Healthy habits start early!
“Learning starts in infancy, long before formal education begins, and continues throughout life. Early learning begets later learning and early success begets later success…” - Dr. James J. Heckman
There are many ways to make sure that children are learning healthy habits. Take advantage of their developmental stage and incorporate age-appropriate food and activities that are both healthy and stimulating. Appeal to all of the senses of young children: sight, smell, touch, sound and taste. Exploring all of the senses helps make healthy food and physical activity fun!
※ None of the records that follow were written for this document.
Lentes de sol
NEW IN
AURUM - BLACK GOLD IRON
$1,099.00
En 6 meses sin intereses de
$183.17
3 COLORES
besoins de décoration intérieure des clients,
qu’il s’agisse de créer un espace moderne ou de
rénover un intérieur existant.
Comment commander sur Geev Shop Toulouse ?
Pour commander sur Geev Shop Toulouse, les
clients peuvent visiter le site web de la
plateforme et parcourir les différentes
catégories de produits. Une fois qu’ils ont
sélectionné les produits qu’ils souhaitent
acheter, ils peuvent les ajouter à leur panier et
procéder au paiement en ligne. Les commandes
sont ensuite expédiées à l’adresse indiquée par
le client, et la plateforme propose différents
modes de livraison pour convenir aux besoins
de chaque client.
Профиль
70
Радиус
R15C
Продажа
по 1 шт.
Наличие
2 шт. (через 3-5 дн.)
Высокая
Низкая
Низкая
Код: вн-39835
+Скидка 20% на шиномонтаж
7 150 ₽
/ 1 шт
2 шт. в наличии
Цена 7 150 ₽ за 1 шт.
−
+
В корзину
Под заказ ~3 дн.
Playing is how children learn, grow and develop physically and socially. Interaction, stimulation and exploration through play are important building blocks for vocabulary and knowledge of the world. Research shows that children who are active have fewer behavioral and disciplinary problems do better in school and have longer attention spans in class
Unplug from Screen-time
Screen-time Recommendations from the American Academy of Pediatrics:
0-2 years old: Avoid television entirely
2+ years old: Limit to 2 hours per day
Limiting screen time -- which includes television, computers, video games and handheld devices -- is important for the healthy development of young children. The first years of life are critical for brain development. Screen time can interfere with the time young children need to explore, play and interact with others. Decreasing screen time encourages children to be active and use their imagination as entertainment. Check out the Play, play! section for ways to be active when the screen is turned off.
Stay Hydrated and Healthy
For toddlers and preschoolers, milk and water should be the main "go-to" drinks. Encourage young children to drink water throughout the day at meals and snack times to help reduce the number of sugary beverages children drink. Sugary drinks such as soda, punch and fruit juice add too much sugar and too many calories to a child’s diet and can keep young children from getting the calcium and nutrients that they need. Even 100% fruit juice should be limited; babies do not need any juice at all and for children over 1 year of age, 4-6 ounces of juice a day is more than enough. Try giving children reusable bottles in their favorite color and encourage them to keep refilling the bottle with water. Water does not have to be boring- add fresh fruit slices, frozen berries in ice, or cucumber to it to create a fun and flavorful refreshment!
Have Fun with Food
Invite kids into the kitchen! Kids are more likely to try new foods that they have helped make. Time in the kitchen is an opportunity to practice motor skills when stirring, pouring or kneading. Kids can learn more about where food comes from and how meals are made. There are many tasks that can be delegated to younger chefs, such as collecting items from the pantry and refrigerator, stirring ingredients in mixing bowls with whisks or wooden spoons, washing vegetables and setting the table. After all the cooking is done, clean up the kitchen together! For even younger chefs, give them child-size versions of kitchen supplies or invite music into the kitchen by letting them drum with a wooden spoon and pots and pans.
Eat a Rainbow of Colors
It is important to introduce as many fruits and vegetables to young children as possible. Use the rule that everyone must take at least two bites of new foods. Taste is one of the primary ways young children learn about the world around them, and as they get older they are better able to distinguish between flavors. The main factors impacting whether a child likes a vegetable include age, how many times they are exposed to the food, the smell and expectations of whether it will be tasty or not. It can take as many as 10 times to try a food before a child’s taste buds can “decide” whether they like the food or not.
- Engage picky eaters who do not like trying new, healthy vegetables.
- Teach children to try new things. They may even realize they like them!
- Be a good role model. Follow the rules as well!
- Praise children for being courageous enough to try new foods.